Bazbaz est un des rares artistes d’ici à revendiquer un héritage métis. Il butine la soul des années Stax, en mettant bien en avant le potentiel mélancolique de cette école d’écriture. Pour l’album « Le Bonheur Fantôme », sorti en 2007, Camille Bazbaz va même réaliser le rêve de tout fan érudit de Serge Gainsbourg. Pour cela il plonge ses chansons dans le reggae de Kingston en compagnie du batteur Sly Dunbar, du bassiste Robbie Shakespeare et du guitariste Earl Smith.
Au nom de cet équilibre instable Bazbaz est devenu un insaisissable dans le paysage hexagonal : disque d’or pour l’album « Sur le bout de la langue » (2004), compositeur attitré des bandes originales des films signés Pierre Salvadori (« Comme elle respire », « Après vous », « Hors de prix »). Pour autant ce franco libanais reste un petit punk indocile jusque dans les tréfonds de son âme.
Déjà, le garçon a fait ses premières armes au sein de la très enragée fraction alternative du rock national.
C’est avec Le Cri de la mouche, d’abord, puis en compagnie des énervés Les Satellites qu’il appréhende son métier de musicien.
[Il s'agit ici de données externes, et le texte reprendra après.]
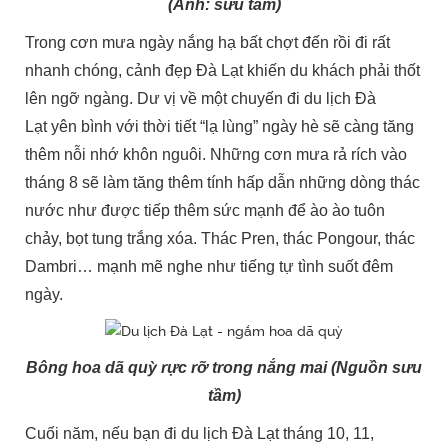
(Ảnh: sưu tầm)
Trong cơn mưa ngày nắng hạ bất chợt đến rồi đi rất
nhanh chóng, cảnh đẹp Đà Lạt khiến du khách phải thốt
lên ngỡ ngàng. Dư vị về một chuyến đi du lịch Đà
Lạt yên bình với thời tiết “lạ lùng” ngày hè sẽ càng tăng
thêm nỗi nhớ khôn nguôi. Những cơn mưa rả rích vào
tháng 8 sẽ làm tăng thêm tính hấp dẫn những dòng thác
nước như được tiếp thêm sức mạnh để ào ào tuôn
chảy, bọt tung trắng xóa. Thác Pren, thác Pongour, thác
Dambri… mạnh mẽ nghe như tiếng tự tình suốt đêm
ngày.
Bông hoa dã quỳ rực rỡ trong nắng mai (Nguồn sưu
tầm)
Cuối năm, nếu bạn đi du lịch Đà Lạt tháng 10, 11,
Cet apprentissage à la marge continuera à le marquer au fer rouge. Tout comme cette collaboration avec la moitié de Suprême NTM, JoeyStarr, qui pose des lyrics rap fiévreux sur, « Dubadelik » (1996), le premier album solo de Camille Bazbaz. Voilà. Nous sommes ravis d’avoir fait voler en éclat le portrait d’un musicien sans aspérité. Ceux qui cherchaient un Mathieu « M » Chédid sans le costume rose en seront pour leurs frais.
Les 11 titres de « La Chose » confirment l’impression ténébreuse. Ils disent que l’amour peut être une souffrance. Ils parlent de sexe avec crudité et poésie: « La chose c’est mon truc, le truc c’est mon tic. Il doit y avoir un hic et l’amour, c’est biblique » (« La Chose »). Ce disque balance des constats amoureux glaçants : « Mon corps est là à côté de toi, mais tu n’en veux pas. Il y a comme un froid » (« Sirènes »). Tout ça est jeté au ciel avec la désinvolture des dandys qui savent bien qu’on meurt plus souvent à l’amour qu’à la guerre. Mine de rien il y a du Bashung dans cette façon de faire passer le spleen et la violence en contrebande, planqués derrière les mélodies.
Il faut goûter à « La Chose » comme on s’infuse son Gainsbourg à cran de la période « Mauvaises Nouvelles Des Étoiles » (1981). En 2010, voilà le cri de ralliement : aux larmes etc, cher petit peuple de la pop française.